**What is required**:
Lines from the one containing "exactly. Was really nice." to the end of the data below are to be restated exactly, with both ends included and nothing else.

**Collected data**:
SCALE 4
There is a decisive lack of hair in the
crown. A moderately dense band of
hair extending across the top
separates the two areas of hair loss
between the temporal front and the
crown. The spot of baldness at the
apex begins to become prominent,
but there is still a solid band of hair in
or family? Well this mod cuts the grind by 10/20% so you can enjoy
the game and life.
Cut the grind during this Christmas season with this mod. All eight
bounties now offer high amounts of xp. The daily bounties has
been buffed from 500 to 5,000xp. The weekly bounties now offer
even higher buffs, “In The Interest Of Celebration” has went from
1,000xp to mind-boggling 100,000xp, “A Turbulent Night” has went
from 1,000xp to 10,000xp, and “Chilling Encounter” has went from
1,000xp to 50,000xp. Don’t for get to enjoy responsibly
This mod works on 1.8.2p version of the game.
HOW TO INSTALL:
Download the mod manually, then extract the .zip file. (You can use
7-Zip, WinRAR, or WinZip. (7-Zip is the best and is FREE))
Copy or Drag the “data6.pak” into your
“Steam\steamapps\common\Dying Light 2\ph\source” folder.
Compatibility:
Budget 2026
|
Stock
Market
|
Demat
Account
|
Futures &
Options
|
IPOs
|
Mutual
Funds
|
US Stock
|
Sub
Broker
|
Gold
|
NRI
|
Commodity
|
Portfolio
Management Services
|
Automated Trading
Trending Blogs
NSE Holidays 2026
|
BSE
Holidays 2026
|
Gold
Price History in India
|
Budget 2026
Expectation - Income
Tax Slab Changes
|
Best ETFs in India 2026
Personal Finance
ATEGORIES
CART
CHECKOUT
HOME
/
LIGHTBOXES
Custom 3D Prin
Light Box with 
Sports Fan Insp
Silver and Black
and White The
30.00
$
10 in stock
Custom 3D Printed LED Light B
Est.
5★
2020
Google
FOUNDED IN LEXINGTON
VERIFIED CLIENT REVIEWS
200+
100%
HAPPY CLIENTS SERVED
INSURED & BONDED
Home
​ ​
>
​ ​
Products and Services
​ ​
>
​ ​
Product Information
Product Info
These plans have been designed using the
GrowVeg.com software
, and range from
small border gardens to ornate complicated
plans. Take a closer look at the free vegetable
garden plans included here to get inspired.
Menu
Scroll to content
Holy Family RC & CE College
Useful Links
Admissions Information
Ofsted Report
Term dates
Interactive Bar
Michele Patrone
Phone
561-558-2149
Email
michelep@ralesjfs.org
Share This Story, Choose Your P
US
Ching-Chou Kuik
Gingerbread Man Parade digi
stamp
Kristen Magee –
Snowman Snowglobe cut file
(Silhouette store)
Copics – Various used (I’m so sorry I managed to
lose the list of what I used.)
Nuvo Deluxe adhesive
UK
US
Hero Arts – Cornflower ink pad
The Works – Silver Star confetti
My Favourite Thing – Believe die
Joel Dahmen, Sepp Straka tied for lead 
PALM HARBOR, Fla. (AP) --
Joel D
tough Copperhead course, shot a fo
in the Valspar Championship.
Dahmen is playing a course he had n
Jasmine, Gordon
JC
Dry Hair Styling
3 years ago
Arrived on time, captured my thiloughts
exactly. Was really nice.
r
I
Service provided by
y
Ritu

**Exercise output**:
exactly. Was really nice.
r
I
Service provided by
y
Ritu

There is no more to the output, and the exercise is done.